A couple of geo-related questions

Andrei · October 7, 2010, 10:24pm

How is the geo-indexing implemented: is it a btree- or quadtree-based
index, a geohash one, or something else? Curious how it compares to
Mongo's geo support.

Also, would it be possible to have a facet for returning the centroid
and the minimum bounding box for the set of results found via the geo
filters?

-Andrei

kimchy · October 8, 2010, 11:17am

On Fri, Oct 8, 2010 at 12:24 AM, Andrei andrei@zmievski.org wrote:

How is the geo-indexing implemented: is it a btree- or quadtree-based
index, a geohash one, or something else? Curious how it compares to
Mongo's geo support.

I am not sure how mongodb implemented geo support, in elasticsearch, because
of its search engine / inverted index nature, it is implemented quite
differently. When searching, you basically traverse a set of document ids
(internal ondes, not the _id) that correspond to the relevant query. What
you want is to check (filter) or collect (facets) as fast as possible data
based on that doc id. The way you usually do it is by loading the relevant
data to memory and creating a docId -> value (which is the inversion of the
inverted index).

Also, would it be possible to have a facet for returning the centroid
and the minimum bounding box for the set of results found via the geo
filters?

Should be possible, need to look / learn more into how to do it.

-Andrei

As a side note, I have discovered that having multiple locations per doc
does not work correctly. Checking how to fix that, might require a different
structure to be stored in the index.

Andrei · October 8, 2010, 6:07pm

So how does this work with a match_all query? Does it mean that it
needs to scan all the documents and check that the value of geo-
coordinate is in the bounding box?

The bounding box is actually the Minimum bounding rectangle - Wikipedia.
Worth checking on R-trees linked from there too.

-Andrei

On Oct 8, 4:17 am, Shay Banon shay.ba...@elasticsearch.com wrote:

I am not sure how mongodb implemented geo support, in elasticsearch, because
of its search engine / inverted index nature, it is implemented quite
differently. When searching, you basically traverse a set of document ids
(internal ondes, not the _id) that correspond to the relevant query. What
you want is to check (filter) or collect (facets) as fast as possible data
based on that doc id. The way you usually do it is by loading the relevant
data to memory and creating a docId -> value (which is the inversion of the
inverted index).

Also, would it be possible to have a facet for returning the centroid
and the minimum bounding box for the set of results found via the geo
filters?

Should be possible, need to look / learn more into how to do it.

-Andrei

As a side note, I have discovered that having multiple locations per doc
does not work correctly. Checking how to fix that, might require a different
structure to be stored in the index.

kimchy · October 8, 2010, 6:56pm

On Fri, Oct 8, 2010 at 8:07 PM, Andrei andrei@zmievski.org wrote:

So how does this work with a match_all query? Does it mean that it
needs to scan all the documents and check that the value of geo-
coordinate is in the bounding box?

Yes, though match_all is not really the common case. It makes little sense
to build another indexing data structure just for this case, while on all
other case, the best solution is the one I outlined. But, even with
match_all, the execution is all in memory, so the difference would be
negligible if not faster.... . Sharding helps scaling out as well.

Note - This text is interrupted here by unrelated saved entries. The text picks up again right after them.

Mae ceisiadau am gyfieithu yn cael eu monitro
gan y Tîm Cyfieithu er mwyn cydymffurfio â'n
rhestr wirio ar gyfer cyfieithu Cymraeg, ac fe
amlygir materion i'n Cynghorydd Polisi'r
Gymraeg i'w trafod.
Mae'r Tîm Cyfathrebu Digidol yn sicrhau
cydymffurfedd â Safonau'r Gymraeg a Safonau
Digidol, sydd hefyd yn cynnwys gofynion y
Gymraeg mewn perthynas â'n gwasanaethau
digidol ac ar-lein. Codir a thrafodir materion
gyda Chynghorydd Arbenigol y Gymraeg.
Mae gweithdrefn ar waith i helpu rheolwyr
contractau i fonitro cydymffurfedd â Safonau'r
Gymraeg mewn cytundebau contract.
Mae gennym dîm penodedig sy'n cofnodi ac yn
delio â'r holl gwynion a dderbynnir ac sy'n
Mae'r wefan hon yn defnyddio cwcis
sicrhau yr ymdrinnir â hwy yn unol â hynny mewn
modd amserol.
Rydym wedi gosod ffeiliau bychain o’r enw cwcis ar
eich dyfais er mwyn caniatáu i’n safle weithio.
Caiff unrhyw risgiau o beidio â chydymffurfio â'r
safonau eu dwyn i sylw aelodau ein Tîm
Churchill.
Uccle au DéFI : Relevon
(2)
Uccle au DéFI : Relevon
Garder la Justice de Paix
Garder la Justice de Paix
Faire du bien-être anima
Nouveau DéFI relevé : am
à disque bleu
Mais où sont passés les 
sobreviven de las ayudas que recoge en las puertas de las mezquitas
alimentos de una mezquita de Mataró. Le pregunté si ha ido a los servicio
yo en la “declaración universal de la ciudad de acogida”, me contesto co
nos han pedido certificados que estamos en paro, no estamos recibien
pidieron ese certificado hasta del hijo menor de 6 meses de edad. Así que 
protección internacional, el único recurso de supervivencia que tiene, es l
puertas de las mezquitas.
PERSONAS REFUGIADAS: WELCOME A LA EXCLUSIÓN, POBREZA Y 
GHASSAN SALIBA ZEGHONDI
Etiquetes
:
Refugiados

The bounding box is actually the
Minimum bounding rectangle - Wikipedia.

ok.

Worth checking on R-trees linked from there too.

Irrelevant. R-trees are nice, but make little sense when coupled with how a
search engine works and providing geo on top of it.

-Andrei

On Oct 8, 4:17 am, Shay Banon shay.ba...@elasticsearch.com wrote:

I am not sure how mongodb implemented geo support, in elasticsearch,
because
of its search engine / inverted index nature, it is implemented quite
differently. When searching, you basically traverse a set of document ids
(internal ondes, not the _id) that correspond to the relevant query. What
you want is to check (filter) or collect (facets) as fast as possible
data
based on that doc id. The way you usually do it is by loading the
relevant
data to memory and creating a docId -> value (which is the inversion of
the
inverted index).

Also, would it be possible to have a facet for returning the centroid
and the minimum bounding box for the set of results found via the geo
filters?

Should be possible, need to look / learn more into how to do it.

-Andrei

As a side note, I have discovered that having multiple locations per doc
does not work correctly. Checking how to fix that, might require a
different
structure to be stored in the index.